Sen. Edward Kennedy won't be able to deliver a commencement address to Wesleyan University graduates after being diagnosed with brain cancer, but Democratic presidential candidate Barack Obama has offered to stand in for him.

Kennedy, 76, had hoped to speak at the Sunday ceremony in Middletown, Conn., where his stepdaughter will be among the graduates. The commencement exercises also coincide with 25th reunion festivities for his son Edward Kennedy Jr.

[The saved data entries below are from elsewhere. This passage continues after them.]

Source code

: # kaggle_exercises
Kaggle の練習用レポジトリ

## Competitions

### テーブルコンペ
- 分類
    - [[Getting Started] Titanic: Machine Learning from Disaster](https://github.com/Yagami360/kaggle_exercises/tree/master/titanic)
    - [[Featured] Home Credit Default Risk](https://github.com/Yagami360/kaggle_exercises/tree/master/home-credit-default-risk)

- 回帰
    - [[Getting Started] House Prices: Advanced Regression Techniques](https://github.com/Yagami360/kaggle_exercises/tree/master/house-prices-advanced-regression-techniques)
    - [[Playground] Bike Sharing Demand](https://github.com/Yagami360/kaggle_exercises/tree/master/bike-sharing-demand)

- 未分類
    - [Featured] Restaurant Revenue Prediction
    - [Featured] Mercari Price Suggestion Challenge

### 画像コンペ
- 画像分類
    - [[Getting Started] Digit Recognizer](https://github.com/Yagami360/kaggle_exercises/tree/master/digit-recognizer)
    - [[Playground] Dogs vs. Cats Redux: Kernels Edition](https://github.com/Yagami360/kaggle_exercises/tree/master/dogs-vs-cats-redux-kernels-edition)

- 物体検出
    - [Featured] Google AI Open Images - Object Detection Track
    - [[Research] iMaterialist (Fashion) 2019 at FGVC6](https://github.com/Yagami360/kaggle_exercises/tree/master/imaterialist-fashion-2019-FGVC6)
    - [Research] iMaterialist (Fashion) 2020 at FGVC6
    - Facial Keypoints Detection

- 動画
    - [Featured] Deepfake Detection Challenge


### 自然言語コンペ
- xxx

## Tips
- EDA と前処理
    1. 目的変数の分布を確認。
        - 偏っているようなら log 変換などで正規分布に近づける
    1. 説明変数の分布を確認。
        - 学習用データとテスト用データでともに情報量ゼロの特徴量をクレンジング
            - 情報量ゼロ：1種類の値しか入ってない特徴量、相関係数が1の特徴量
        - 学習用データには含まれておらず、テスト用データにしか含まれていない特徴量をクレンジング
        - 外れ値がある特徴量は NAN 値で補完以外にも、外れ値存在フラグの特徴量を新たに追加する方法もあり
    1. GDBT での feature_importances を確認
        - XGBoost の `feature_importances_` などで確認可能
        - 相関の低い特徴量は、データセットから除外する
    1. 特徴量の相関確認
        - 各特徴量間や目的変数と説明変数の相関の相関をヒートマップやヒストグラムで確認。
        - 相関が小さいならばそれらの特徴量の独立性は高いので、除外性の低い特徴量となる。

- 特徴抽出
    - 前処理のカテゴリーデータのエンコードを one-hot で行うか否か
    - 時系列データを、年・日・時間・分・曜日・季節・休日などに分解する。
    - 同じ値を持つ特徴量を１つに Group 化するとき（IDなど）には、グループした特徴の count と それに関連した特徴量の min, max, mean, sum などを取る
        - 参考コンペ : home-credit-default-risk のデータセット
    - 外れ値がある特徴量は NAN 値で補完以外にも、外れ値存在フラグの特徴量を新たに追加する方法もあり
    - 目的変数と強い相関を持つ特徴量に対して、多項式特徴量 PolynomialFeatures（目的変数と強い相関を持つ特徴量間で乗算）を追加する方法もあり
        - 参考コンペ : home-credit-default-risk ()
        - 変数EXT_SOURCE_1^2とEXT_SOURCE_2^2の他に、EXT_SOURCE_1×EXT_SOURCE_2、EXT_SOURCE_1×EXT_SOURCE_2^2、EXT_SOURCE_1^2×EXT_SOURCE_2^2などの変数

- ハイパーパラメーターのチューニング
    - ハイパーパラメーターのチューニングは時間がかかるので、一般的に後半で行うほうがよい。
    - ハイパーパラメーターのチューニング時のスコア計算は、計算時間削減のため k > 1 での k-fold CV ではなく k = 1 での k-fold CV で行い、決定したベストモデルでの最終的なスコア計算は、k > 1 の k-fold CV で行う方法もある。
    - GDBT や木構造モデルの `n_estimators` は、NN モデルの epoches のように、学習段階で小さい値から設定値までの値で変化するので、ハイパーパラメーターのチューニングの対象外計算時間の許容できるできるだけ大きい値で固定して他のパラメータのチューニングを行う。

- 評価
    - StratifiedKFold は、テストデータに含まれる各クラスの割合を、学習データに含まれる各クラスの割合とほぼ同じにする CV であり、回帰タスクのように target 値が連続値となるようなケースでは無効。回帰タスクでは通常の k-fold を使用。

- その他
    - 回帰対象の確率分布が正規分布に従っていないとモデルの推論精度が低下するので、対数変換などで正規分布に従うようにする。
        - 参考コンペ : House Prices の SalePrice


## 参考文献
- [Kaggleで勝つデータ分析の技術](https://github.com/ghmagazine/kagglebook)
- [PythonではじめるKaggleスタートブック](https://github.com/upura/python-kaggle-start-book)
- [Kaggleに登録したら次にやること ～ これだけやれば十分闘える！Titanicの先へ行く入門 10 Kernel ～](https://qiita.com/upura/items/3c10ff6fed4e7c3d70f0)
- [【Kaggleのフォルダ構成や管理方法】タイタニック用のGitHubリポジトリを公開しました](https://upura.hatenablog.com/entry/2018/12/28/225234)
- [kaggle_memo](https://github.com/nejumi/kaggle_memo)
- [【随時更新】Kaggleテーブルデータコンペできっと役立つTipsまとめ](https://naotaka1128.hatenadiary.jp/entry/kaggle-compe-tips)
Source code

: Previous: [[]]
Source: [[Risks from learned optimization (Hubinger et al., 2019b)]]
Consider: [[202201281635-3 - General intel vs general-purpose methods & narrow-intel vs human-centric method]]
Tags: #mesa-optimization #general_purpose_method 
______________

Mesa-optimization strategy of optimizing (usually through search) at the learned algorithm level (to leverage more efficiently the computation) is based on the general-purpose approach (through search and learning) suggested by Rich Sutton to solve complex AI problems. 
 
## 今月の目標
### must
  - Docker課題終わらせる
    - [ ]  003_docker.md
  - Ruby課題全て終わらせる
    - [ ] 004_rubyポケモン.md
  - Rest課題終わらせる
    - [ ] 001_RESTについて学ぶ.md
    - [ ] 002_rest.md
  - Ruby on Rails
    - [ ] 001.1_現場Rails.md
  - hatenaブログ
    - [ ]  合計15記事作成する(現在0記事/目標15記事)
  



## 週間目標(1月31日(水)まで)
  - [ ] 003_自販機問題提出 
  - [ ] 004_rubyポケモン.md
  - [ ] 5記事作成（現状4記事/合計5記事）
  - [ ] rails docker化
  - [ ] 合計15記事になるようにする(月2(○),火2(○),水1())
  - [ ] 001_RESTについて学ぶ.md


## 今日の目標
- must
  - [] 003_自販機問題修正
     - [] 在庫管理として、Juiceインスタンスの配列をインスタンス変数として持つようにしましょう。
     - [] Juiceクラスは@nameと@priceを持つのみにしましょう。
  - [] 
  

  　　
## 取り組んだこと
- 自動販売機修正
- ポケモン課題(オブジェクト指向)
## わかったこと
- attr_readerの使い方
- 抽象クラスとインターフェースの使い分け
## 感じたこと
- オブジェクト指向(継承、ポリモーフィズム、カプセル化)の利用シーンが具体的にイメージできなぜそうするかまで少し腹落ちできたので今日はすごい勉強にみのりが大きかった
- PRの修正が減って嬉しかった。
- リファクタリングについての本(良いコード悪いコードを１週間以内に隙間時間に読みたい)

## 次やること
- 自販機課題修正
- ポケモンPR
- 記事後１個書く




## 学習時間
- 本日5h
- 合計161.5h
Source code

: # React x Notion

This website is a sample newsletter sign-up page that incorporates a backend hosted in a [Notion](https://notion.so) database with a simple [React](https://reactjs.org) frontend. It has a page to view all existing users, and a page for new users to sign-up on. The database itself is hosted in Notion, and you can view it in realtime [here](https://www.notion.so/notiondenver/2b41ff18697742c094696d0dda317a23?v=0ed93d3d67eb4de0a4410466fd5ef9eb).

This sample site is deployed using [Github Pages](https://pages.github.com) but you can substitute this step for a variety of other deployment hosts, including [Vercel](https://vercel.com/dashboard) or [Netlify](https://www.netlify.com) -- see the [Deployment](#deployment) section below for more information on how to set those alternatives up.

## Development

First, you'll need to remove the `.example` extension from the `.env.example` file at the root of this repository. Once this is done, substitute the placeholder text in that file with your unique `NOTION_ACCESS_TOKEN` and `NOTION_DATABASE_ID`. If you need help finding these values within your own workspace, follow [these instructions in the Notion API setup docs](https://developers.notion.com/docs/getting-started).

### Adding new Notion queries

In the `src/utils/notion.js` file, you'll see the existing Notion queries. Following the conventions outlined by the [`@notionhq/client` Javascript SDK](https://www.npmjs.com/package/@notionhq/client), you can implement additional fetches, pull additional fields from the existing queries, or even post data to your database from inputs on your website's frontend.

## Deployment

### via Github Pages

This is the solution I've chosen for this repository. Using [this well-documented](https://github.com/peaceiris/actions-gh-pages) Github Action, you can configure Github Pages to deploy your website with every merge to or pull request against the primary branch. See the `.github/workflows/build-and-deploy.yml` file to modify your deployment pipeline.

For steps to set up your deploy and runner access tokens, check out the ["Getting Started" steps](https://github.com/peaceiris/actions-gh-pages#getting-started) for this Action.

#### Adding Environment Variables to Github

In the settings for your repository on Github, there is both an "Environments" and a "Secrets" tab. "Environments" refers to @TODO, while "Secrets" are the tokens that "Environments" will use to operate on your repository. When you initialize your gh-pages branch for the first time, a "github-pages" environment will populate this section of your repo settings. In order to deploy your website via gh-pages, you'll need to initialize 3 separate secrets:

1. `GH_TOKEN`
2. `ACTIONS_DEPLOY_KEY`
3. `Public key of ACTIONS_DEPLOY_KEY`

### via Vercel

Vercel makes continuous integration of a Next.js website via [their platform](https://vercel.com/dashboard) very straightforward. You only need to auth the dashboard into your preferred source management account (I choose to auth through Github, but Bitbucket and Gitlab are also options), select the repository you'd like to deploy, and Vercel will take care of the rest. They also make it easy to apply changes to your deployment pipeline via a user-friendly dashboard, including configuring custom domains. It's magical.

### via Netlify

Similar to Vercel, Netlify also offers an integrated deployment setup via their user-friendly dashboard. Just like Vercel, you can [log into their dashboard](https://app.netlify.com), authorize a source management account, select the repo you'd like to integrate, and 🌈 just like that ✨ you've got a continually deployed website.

Obama said he and Kennedy had talked earlier in the week about Obama doing the speech.

"Considering what he's done for me and for our country, there's nothing I wouldn't do for him,'' Obama said in a statement. "So I'm looking forward to standing in his place on Sunday even though I know I won't be able to fill his shoes.''

Kennedy was diagnosed this week with a malignant brain tumor, which was discovered after he had a seizure at his home last Saturday. He was released Wednesday from Massachusetts General Hospital and has been recovering from his biopsy at the Kennedy family compound on Cape Cod.

Kennedy's spokeswoman, Stephanie Cutter, said Kennedy accepted Obama's offer to help "knowing it would be an historic opportunity for the school and all those attending,'' including his stepdaughter, Caroline Raclin, and his son.

"He's enormously grateful to Senator Obama and the support he's received from all of his colleagues this last week,'' Cutter said.

This program aired on May 22, 2008. The audio for this program is not available.